▶

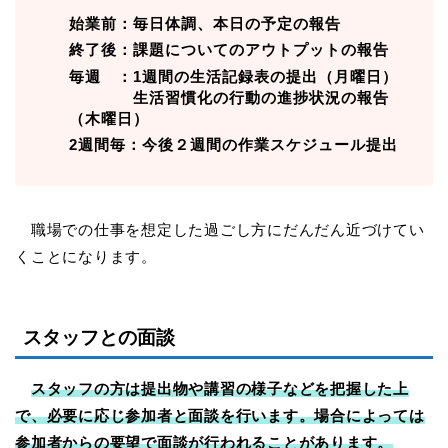
始業前：毎日体調、本日の予定の報告
終了後：課題についてのアウトプットの報告
毎週 ：1週間の生活記録表の提出（月曜日）
生活習慣化の行動の進捗状況の報告
（木曜日）
2週間毎：今後２週間の作業スケジュール提出
職場での仕事を想定した過ごし方にだんだん近づけてい
くことになります。
スタッフとの面談
スタッフの方は提出物や講習の様子などを把握した上
で、必要に応じ参加者と面談を行います。場合によっては
参加者からの要望で面談が行われることがあります。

◀

▸ **Problem details**: Look above for the line containing "2週間毎：今後２週間の作業スケジュール提出"; reproduce it and every line after it through the end of the material, exactly, and nothing else.

▸ **Result of the exercise**:
2週間毎：今後２週間の作業スケジュール提出
職場での仕事を想定した過ごし方にだんだん近づけてい
くことになります。
スタッフとの面談
スタッフの方は提出物や講習の様子などを把握した上
で、必要に応じ参加者と面談を行います。場合によっては
参加者からの要望で面談が行われることがあります。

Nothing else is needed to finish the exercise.